Has anyone had this same issue? I'm on Splunk 6.2.
This regular expression seems to have fixed it, however, it will not work if this field is at the end of the event. In that case I could probably add a \n
match as well.
| rex field=_raw "(?:nitroBehavior=)(?<behavior>(.*?)(?=src))"
Thanks for the help and getting me on the right direction everyone.
This regular expression seems to have fixed it, however, it will not work if this field is at the end of the event. In that case I could probably add a \n
match as well.
| rex field=_raw "(?:nitroBehavior=)(?<behavior>(.*?)(?=src))"
Thanks for the help and getting me on the right direction everyone.
It's a bit confusing as to what you want exactly in the new fieldname
because of your second example... but If the src=
field is always following the nitroBehavior=
field you can use this:
nitroBehavior=(?<nitro>.+)\ssrc
Basically I think Splunk, when it automagically grabs the key value pairs (which it will do when it sees an =
) sees the ampersand as another delimiter and stops... so first, you want to re-assign the nitroBehavior
field (I called the field nitro above but you can call it nitroBehavior and it will take prescience over the auto assigned one.
You can't use the field as is... since the text isn't surrounded by double quotes... and it's in a space delimited event (not nice 3rd party SIEM!) Splunk really just has to go with "best guess" and in this case, that's not good enough.
So grab the nitroBehavior
field:
nitroBehavior=(?<nitroBehavior>.+)\ssrc
And then you cay say
...|rex field=nitroBehavior "Botnet:\s(?<botnet>.+)\ssrc
Or if that subfield is a pattern, you can grab it in transforms with a dynamic field name
[nitroBehaviorInsides]
SOURCE_KEY = nitroBehavior #(the new one)
REGEX = (\w+):\s(.+)\ssrc
FORMAT $1::$2
That'll grab both key and value pair for all the different messages.
I don't believe that field always precedes a specific field, I've seen it at the very end of the alert before as well going back through my event data.

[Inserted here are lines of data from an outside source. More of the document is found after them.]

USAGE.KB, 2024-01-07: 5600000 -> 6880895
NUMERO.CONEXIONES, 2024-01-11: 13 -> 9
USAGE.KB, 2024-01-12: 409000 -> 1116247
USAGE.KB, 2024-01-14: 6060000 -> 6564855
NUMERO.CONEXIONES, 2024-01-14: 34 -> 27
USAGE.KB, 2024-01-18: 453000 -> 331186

I will try the above regex, and perhaps provide more examples of variance in the events
With the above suggestion:
I'm doing |eval nitroBehavior=(?P<nitroBehavior>.+\ssrc
and it's throwing an error saying "An unexpected character is reached at ?P<nitroBehavior>.+"
This regex |rex field=_raw "(?:nitroBehavior=)(?<behavior>.+[^\ssrc])"
captures the full value, but it does not stop at the next match of "src". It prints: "Botnet: GB Custom Signature C&C Traffic From DNS src", and the same happens if I just do |rex field=_raw "(?:nitroBehavior=)(?<behavior>.+\ssrc)"
Excellent moniker IngloriousSplunker!
you need to show sample data and your regex. It's not Splunk stopping on the ampersand... it's your regex syntax and the event. the & isn't special in any way...
Can i get your sample event?
I think you can do someting like this:
...|rex fields=_raw "fieldTitle\=Type\: (?<fieldname>[^\n])"
depending of the end of your description. If not working, let me get your sample event.
Thanks
I did not try fields=_raw
in the rex component, instead I designated field=nitroBehavior
, which is the field I wanted to perform the regex on. I may try _raw tomorrow and just ignore everything up to the field I want to see if that changes the result any.
It's sensor event data from another SIEM. Below is a sample:
May 7 2015 15:36:21 forwarding-system-hostname.domain.com 2015-05-07T15:36:21.201Z|ESM|CEF|358|McAfee NTR Incident start= 1430987152 end= 1430987152 rt=1430990752 deviceExternalId=Sensor-A eventId=1234 nitroNormId=123588 nitroObjectId=Malware: Botnet nitroBehavior=Botnet: GB Custom Signature C&C Traffic From DNS src=1.2.3.4 dst=5.6.7.8 nitroCat=Misc nitroDom=Domain
The above is a representation of the event I'm format I'm having an issue with. The field I'm having an issue with is "nitroBehavior". Splunk auto-parses the field, however, it extracts the value as "Botnet: Custom Signature C", and I've tried numerous regular expressions to include | rex field=nitroBehavior "(?P<fieldname>.*)"
and |rex field=nitroBehavior "(?P<fieldname>[^nitro])"
and other variations that should work, including using the hex and unicode representations of the ampersand. Every time, it captures "Botnet: Custom Signature C", but never goes beyond the ampersand.